Introduction: Healing following traumatic tissue injury, with or without surgical intervention, results in scar formation characterized by disorganized collagen fibers and decreased ultimate tendon strength. However, scar formation is reduced in the absence of extensive inflammatory response[1]. Our lab is developing collagen scaffolds for musculoskeletal regeneration. Here we examine how incorporating fetal-wound inspired matrix, amniotic membrane (AM) derived matrix or hyaluronic acid (HA), can modulate cell response to inflammatory challenge. AM is the innermost layer of the placenta with known anti-inflammatory, anti-microbial, and anti-scarring properties while HA plays a central role in the fetal (scarless) wound healing cascade[2]. We examined how incorporating AM matrix or HA within the scaffold alters the bioactivity of equine tenocytes in response to the pro-inflammatory factor interleukin-1 beta (IL-1β). We subsequently examined short-term healing response in a porcine craniofacial defect.
Materials and Methods: Amniotic membranes were isolated from human placentas following uncomplicated vaginal births using an IRB approved protocol. Membranes were washed, decellularized, and dried. Scaffolds were fabricated via lyophilization from a suspension of type I collagen with dried AM powder, HA, or chondroitin sulfate (CS; control). Equine tenocytes (P4; 250,000 cells/scaffold) were cultured in the scaffolds in complete growth media for 24h. The media was then exchanged with media supplemented with 0 (control), 0.1 (inflammatory) or 1 ng/mL (high inflammatory) IL-1β. alamarBlue and PCR assays were used to monitor metabolic activity and gene expression over the 7 day study. Scaffolds were implanted into 8mm dia. porcine mandibular defects; inflammatory response was examined after 3, 7, 14 days via histology and gene expression.
Results and Discussion: Tenocyte metabolic activity increased over time regardless of scaffold or media condition. However, the metabolic activity of cells in HA and AM scaffolds was significantly higher than the control, especially in media supplemented with high levels of IL-1β (Fig. 1). Further, cells in AM and HA scaffolds showed significant down-regulation of TNFα at day 7 (Fig 2). Additional findings show that cells in AM scaffolds under the inflammatory challenge exhibit gene expression profiles (COLI, MMPs) most similar to cells grown in normal growth media.

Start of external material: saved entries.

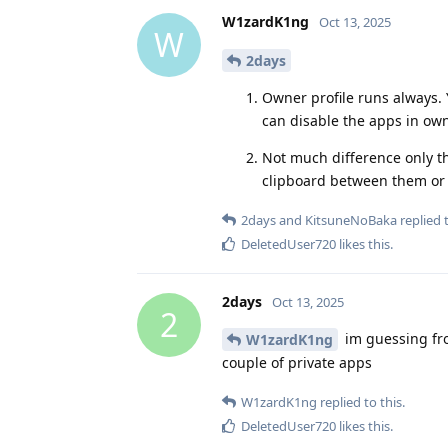
W1zardK1ng
Oct 13, 2025
W
2days
Owner profile runs always. 
can disable the apps in own
Not much difference only t
clipboard between them or no
2days
and
KitsuneNoBaka
replied t
DeletedUser720
likes this
.
2days
Oct 13, 2025
2
im guessing fro
W1zardK1ng
couple of private apps
W1zardK1ng
replied to this.
DeletedUser720
likes this
.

Conclusions: Collagen scaffolds containing HA or AM support and promote cellular metabolic activity as well as temper the effect of a pro-inflammatory signal on gene expression. Current work studying these scaffolds in vitro is challenging cells (macrophages, tenocytes) with additional pro-inflammatory factors (TNFα), singly or in combination. Ongoing analyses of the in vivo porcine mandibular defect implants is comparing the cellular and inflammatory response in AM and CS scaffolds.
References:
[1] Beredjiklian PK, Favata M, Cartmell JS, Flanagan CL, Crombleholme TM, Soslowsky LJ. Regenerative versus reparative healing in tendon: a study of biomechanical and histological properties in fetal sheep. Ann Biomed Eng. 2003;31:1143-52.
[2] Larson BJ, Longaker MT, Lorenz HP. Scarless fetal wound healing: a basic science review. Plast Reconstr Surg. 2010;126:1172-80.